Naturschutz wird vor Ort gemacht! Unser Antrag Streuobstwiesen auf Brachflächen anzulegen und die Beschlüsse des Stadtrates, weitere Blühstreifen in Form von Wildblumen anzulegen und aufzustellen, "tragen Früchte". Ökologie ist uns wichtig, um Stolberg nachhaltig zu entwickeln und für uns alle lebenswert zu gestalten!
Beitrag der Stolberger Zeitung:
Der Winter geht, der Sommer kommt. Zumindest nimmt das Technische Betriebsamt (TBA) den Lenz bereits fest ins Visier. Die große Frühjahrsoffensive steht an, die die Türe zu bienenfreundlichen Grünanlagen aufstoßen soll.
„Es wird sicherlich eine Frage der Akzeptanz werden“, sagt Patrick Haas. „Wie werden die Bürger die neuen Grünanlagen akzeptieren und respektieren?“, fragt sich der Bürgermeister. Als Politker und Verwaltungschef setzt er auf insektenfreundliche Grünanlagen, auf Blühstreifen heimischer Pflanzen, die Bienen & Co. eine Nahrung bieten – eine Hilfestellung zum Überleben zunehmend bedrohter Arten.
Insektenfreundliche Blühoffensive
Das Bienensterben schrieb im vergangenen Jahr Schlagzeilen. Die Bereitschaft zu handeln wuchs. Anträge wurden gestellt, Konzepte erarbeitet, und nun steht die Umsetzung an. Freunde von mit Nagelscheren getrimmten Rasenflächen werden die Blühstreifen mit Argusaugen beargwöhnen. All das, was dort mit heimischen Blumenarten zur Labsal der Insekten dekoriert wird, wird gemeinhin als Unkraut bezeichnet. Wildkräuter wäre der passendere Ausdruck.
Aber Golfrasen-Freunde müssen keine Bange haben. Nicht überall im Stadtgebiet werden die Blühteppiche ausgerollt. Punktuell soll ein Einstieg gewagt werden. Eher überschaubar auf gut 255 Quadratmetern werden erste farbige Akzente gesetzt.
Es soll keine radikale Revolution werden. Dies nicht nur mit Blick auf die Bürgerschaft, sondern auch auf die Truppe von Georg Paulus. Die Mitarbeiter des TBA müssen selbst Erfahrungen sammeln mit den insektenfreundlichen Wildkräutern. Schon lange wird die Blühoffensive geplant und vorbereitet. Aber ob im Alltag die Natur so mitspielt, wie es sich der Mensch gedacht hat, kann nur die Praxis zeigen. Und das Wetter, und das ist längst keine verläßliche Größe mehr.

◆ ◆ ◆ ◆ ◆ ◆ ◆

> **Aufgaben**:
1. Gib für jede der folgenden Aussagen an, ob sie mit dem Text über die Blühstreifen in Stolberg übereinstimmt, und belege dein Ja oder Nein mit den entscheidenden Worten des Textes im genauen Wortlaut. (a) Die ersten Blühflächen umfassen gut 255 Quadratmeter. (b) Die Blühteppiche werden im gesamten Stadtgebiet ausgerollt. (c) Die Mitarbeiter des TBA haben bereits Erfahrung mit den insektenfreundlichen Wildkräutern.
2. Greife den Text über die Blühstreifen in Stolberg nach seinem letzten Satz auf und führe ihn weiter.

> **Liste der Datensätze**:
◆ ◆ ◆ ◆ ◆ ◆ ◆

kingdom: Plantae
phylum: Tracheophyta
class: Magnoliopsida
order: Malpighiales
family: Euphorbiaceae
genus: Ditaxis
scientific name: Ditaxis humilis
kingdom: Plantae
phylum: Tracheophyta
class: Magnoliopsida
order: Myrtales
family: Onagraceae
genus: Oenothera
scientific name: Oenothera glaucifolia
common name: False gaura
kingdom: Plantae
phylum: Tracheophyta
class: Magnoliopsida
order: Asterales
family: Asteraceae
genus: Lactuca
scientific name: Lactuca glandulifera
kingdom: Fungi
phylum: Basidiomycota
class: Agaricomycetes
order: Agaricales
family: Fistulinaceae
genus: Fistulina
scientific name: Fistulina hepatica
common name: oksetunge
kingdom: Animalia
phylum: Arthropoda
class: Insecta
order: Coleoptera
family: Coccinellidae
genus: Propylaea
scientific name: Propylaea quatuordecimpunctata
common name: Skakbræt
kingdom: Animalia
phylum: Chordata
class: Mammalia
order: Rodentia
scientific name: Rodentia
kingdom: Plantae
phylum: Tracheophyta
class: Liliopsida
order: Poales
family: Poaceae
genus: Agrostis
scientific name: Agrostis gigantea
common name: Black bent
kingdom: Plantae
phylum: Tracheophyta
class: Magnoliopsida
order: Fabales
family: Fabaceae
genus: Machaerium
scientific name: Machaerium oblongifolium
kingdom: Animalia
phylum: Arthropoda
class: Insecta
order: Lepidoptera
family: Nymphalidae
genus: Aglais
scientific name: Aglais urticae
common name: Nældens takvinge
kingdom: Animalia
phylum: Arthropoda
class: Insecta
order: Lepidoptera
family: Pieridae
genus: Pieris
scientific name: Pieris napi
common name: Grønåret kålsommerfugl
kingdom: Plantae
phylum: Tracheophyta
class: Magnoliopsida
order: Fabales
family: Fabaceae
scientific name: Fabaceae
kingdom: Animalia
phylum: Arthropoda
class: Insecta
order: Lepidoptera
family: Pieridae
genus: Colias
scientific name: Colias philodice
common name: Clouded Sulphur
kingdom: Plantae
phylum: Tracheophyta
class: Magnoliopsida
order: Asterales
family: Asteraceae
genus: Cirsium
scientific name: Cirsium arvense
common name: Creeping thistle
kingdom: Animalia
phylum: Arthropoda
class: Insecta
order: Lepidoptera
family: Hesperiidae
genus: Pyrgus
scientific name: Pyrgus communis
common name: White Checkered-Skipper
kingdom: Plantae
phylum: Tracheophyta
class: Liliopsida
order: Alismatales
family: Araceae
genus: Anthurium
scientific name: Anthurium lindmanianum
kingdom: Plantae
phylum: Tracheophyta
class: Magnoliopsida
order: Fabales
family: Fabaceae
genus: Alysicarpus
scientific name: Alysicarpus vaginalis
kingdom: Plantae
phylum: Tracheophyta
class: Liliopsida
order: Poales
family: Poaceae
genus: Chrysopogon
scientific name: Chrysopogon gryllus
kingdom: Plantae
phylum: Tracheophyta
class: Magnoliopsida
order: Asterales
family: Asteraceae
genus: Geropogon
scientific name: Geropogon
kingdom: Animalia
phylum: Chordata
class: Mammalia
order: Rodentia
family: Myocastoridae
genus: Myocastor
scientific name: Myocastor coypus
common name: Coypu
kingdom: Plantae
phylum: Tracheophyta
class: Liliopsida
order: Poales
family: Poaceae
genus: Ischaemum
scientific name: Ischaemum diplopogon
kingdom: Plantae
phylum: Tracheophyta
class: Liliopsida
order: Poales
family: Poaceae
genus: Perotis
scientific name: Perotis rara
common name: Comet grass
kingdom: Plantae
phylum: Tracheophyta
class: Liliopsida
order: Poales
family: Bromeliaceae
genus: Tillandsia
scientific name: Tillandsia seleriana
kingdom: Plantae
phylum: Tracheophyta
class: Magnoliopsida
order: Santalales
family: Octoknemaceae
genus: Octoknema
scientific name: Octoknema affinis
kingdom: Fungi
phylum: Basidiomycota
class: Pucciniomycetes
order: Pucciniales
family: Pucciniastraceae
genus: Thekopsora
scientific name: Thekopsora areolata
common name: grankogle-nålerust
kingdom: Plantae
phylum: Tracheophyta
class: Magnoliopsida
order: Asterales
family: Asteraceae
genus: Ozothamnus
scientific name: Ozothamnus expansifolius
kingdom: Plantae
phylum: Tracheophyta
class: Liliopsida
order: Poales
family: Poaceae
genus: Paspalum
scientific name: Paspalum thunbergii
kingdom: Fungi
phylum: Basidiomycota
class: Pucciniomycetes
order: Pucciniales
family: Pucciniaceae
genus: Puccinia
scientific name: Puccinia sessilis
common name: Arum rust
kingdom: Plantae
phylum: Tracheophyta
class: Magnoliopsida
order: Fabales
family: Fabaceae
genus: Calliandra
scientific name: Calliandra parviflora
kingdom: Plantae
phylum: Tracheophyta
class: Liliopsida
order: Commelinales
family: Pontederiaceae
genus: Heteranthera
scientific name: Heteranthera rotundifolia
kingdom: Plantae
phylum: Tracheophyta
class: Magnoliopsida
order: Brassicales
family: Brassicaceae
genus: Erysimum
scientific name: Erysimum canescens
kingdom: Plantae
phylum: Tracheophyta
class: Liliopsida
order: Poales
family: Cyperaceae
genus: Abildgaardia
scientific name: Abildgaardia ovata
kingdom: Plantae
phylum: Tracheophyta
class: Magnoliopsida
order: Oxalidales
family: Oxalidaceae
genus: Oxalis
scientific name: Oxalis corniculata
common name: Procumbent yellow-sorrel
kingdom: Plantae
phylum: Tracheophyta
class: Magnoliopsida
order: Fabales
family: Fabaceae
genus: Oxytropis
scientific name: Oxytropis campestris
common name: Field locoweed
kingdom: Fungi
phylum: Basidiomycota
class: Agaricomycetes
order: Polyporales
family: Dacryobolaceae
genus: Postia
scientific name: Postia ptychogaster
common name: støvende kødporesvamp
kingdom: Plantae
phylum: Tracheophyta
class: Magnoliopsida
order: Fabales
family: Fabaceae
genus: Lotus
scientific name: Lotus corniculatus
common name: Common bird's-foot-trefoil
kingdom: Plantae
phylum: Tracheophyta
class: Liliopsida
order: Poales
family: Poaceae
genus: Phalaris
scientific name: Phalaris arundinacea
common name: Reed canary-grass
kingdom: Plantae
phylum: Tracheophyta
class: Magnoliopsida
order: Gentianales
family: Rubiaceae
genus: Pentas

◆ ◆ ◆ ◆ ◆ ◆ ◆

> **Antworten je Aufgabe**:
1.
(a) Ja: „Eher überschaubar auf gut 255 Quadratmetern werden erste farbige Akzente gesetzt.“
(b) Nein: „Nicht überall im Stadtgebiet werden die Blühteppiche ausgerollt.“
(c) Nein: „Die Mitarbeiter des TBA müssen selbst Erfahrungen sammeln mit den insektenfreundlichen Wildkräutern.“

2.
Das hat man im vergangenen Jahr in „Ribbecks Garten“ erlebt, wo Trockenheit und Hitze die Blühkräuter ausgebremst haben. Ganz gemeine Ackerkräuter eroberten sich die Hoheit über die Grünanlage im Büsbacher Neubaugebiet. Wie sie sich in diesem Jahr entwickelt, bleibt abzuwarten. Die Obstbäume keimen jedenfalls langsam aus.
„Es ist eine Frage des Standortes“, sagt Tobias Röhm mit Blick auf die Blühstreifen. „Sie müssen schon auf die Sonne ausgerichtet sein“, so der Technische Beigeordnete. Im Schatten liegende Standorte sind nun einmal nicht ideal für die Blühpflanzen. Zudem erweise sich Gefälle in den Beeten als wenig geeignet, weil das Saatgut bei Regen weggeschwemmt werden kann.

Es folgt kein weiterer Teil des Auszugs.